Oltre ai Led Zeppelin, Robert Plant ha avuto una carriera solista di grande successo e acclamata dalla critica – comprendendo influenze di synth pop, blues, folk e musica africana lungo la strada. In effetti, il successo di questa carriera solista ha giocato un ruolo significativo nella continua riluttanza di Plant a resuscitare gli Zeppelin. Ecco dieci dei suoi migliori brani da solista.
Tie Dye on the Highway (1990)
Questo è un cenno di Plant alla generazione peace and love di cui faceva parte negli anni ’60. Per una maggiore autenticità, include campioni direttamente dal palco di Woodstock del leggendario pacifista hippie Wavy Gravy (”dobbiamo essere in paradiso!”). Un edificante ritorno ai suoi giorni da hippie flower kid.
In The Mood (1983)
Al principio della sua carriera post-Zep, Plant era più che entusiasta di uscire dalla sua zona di comfort. Questo pezzo dal suono synth molto anni ’80 ne è un esempio. Plant lavora abilmente intorno alla qualità ipnotica della canzone con una performance vocale di abile agilità. Ha anche fatto un grande numero di apertura dal vivo nei suoi primi tour da solista.
Song To The Siren (2002)
Per l’album Dreamland, guidato principalmente da cover, Plant ha preso molte delle canzoni che aveva, come ha detto, tenuto in tasca. Questo stupefacente arrangiamento del classico di Tim Buckley mette alla prova il controllo vocale di Plant al massimo. A suo assoluto merito, non vacilla mai una volta.
Calling To You (1993)
Apre con qualche strimpellata in chiave minore prima che questo esaltante rocker entri davvero in azione. Plant imprime la sua autorità con un attacco vocale implacabile. Alla dissolvenza Nigel Kennedy entra nel procedimento per aggiungere un assolo di violino piuttosto maniacale e c’è un grido di “Oh Jimmy!” da parte di Plant proprio alla fine?
Big Log (1983)
Il preciso lavoro di chitarra di Robbie Blunt, un ritmo di drum machine e una voce sicura di Plant sono stati gli ingredienti che hanno portato Big Log nella top 20 inglese nel 1993 e a Top of The Pops. Le sue qualità pastose e radiofoniche ne hanno fatto un punto fermo dell’etere da allora.

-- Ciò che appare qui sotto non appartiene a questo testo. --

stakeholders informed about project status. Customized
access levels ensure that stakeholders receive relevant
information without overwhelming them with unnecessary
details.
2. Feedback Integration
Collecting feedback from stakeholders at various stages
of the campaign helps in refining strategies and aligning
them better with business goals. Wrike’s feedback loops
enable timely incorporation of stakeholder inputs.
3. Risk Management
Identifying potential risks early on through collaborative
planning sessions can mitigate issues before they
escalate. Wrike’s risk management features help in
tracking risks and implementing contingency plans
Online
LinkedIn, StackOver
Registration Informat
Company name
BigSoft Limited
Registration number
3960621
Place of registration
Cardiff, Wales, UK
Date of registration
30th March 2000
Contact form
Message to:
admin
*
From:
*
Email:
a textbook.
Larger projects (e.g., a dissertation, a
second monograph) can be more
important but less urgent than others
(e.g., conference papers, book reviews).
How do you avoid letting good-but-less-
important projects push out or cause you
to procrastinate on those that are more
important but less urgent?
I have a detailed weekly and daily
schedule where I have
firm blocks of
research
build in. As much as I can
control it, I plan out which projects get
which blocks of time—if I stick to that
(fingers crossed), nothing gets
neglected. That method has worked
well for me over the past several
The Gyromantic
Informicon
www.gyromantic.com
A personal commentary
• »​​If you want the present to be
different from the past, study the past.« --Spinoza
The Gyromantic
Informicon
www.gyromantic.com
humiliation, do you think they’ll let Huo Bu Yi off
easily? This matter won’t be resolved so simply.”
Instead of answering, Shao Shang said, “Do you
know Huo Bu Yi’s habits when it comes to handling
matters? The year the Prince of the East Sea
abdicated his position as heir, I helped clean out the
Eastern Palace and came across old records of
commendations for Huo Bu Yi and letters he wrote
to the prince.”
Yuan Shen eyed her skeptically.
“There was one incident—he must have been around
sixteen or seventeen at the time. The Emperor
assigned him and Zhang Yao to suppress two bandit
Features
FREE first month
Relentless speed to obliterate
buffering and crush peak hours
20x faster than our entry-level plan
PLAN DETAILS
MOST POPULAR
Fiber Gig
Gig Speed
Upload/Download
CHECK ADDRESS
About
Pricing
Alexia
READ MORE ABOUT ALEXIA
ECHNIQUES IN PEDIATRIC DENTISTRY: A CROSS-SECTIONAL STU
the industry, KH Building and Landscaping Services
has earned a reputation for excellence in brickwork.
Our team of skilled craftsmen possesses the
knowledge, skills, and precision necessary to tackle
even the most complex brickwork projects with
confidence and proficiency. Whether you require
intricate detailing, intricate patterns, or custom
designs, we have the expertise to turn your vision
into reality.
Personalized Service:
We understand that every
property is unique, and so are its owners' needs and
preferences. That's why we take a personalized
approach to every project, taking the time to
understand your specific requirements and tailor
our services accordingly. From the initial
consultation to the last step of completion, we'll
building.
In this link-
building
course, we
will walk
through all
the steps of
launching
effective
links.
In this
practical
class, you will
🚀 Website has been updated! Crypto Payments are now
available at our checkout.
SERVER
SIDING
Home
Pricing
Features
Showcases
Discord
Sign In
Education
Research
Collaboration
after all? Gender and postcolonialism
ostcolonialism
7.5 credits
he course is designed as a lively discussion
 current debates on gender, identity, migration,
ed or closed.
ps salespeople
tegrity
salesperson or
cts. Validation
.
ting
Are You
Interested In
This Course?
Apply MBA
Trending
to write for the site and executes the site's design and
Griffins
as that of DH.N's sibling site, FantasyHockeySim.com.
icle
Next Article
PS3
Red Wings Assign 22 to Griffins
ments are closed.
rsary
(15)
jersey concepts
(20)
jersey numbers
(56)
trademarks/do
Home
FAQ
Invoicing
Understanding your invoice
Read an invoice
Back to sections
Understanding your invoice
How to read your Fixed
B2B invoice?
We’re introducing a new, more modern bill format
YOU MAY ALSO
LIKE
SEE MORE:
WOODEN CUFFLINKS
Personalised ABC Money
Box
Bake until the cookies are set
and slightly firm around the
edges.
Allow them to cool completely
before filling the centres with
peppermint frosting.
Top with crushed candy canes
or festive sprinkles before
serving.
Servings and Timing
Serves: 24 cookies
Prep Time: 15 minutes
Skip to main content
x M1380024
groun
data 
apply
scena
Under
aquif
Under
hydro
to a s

Satan Your Kingdom Must Come Down (2010)
Questo irresistibile canto spirituale dall’album Band of Joy del 2010 si sviluppa in un’ambientazione tradizionale. Plant costruisce la tensione strofa per strofa mentre dietro di lui un banjo lamentoso offre un contrappunto allegro al tema oscuro del testo. I versi finali sono pronunciati con una minaccia scoraggiante.
Slow Dancer (1983)
Questa traccia segna una delle poche occasioni nei primi anni ’80 in cui Plant ha guardato dritto in faccia il suo passato Zeppelin. Costruito su un riff esotico, l’attacco vocale di Plant è all’altezza della grandezza olimpica della sua ex band. L’ultimo grande Cozy Powell aggiunge il calcio percussivo che lo guida.
Embrace Another Fall (2014)
Un lavoro davvero epico dall’album Lullaby…and the Ceaseless Roar. C’è un sottofondo africano in tutto l’arrangiamento e persino un tocco di tradizione celtica con la gallese Julie Murphy che recita un poema del XIV secolo. La prova che musicalmente Plant ha ancora nuovi posti dove andare.
Come Into My Life (1993)
L’album Fate Of Nations vede Plant attingere a una varietà di influenze e ispirazioni. Folk rock di altissimo livello è l’ordine del giorno qui. Entra la leggenda dei Fairport Richard Thompson che contribuisce con alcune linee di chitarra dolorosamente belle mentre Marie Brennan dei Clannad completa l’abile giro di parole di Plant. Una performance eccezionale.
Ship of Fools (1988)
L’album Now And Zen del 1988 fu una sorta di spartiacque per Plant. Fu il punto in cui fu in grado di riconciliare con successo il suo passato con il presente. Questa ballata dinamica è una masterclass di moderazione vocale. La sublime introduzione del chitarrista Doug Boyle apre la strada a Plant per girare e rigirare vocalmente la canzone a suo piacimento. Magistrale.